DEV Community

Cover image for Learning Elixir: Working with Strings
João Paulo Abreu
João Paulo Abreu

Posted on • Edited on

Learning Elixir: Working with Strings

Strings are fundamental to any programming language, and Elixir's implementation offers unique features and capabilities that make string manipulation both powerful and efficient. From UTF-8 encoding to advanced interpolation techniques, understanding how Elixir handles strings is crucial for building robust applications.

Binary strings (double quotes) are the most common choice in modern Elixir applications, especially when working with text processing, user input, or web applications. Character lists (single quotes) are primarily used when interfacing with Erlang functions that haven't been updated to work with binary strings.

Note: The examples in this article use Elixir 1.17.3. While most string operations should work across different versions, some functionality might vary.
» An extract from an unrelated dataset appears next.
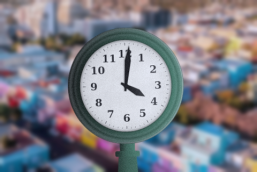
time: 4:01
Certain features like Mix.install/1 require Elixir >= 1.12.

Table of Contents

Introduction

In Elixir, strings are not just sequences of characters - they are binary sequences encoded in UTF-8. This design choice brings both power and sophistication to string handling. Understanding the nuances of string manipulation in Elixir is essential for writing efficient and maintainable code.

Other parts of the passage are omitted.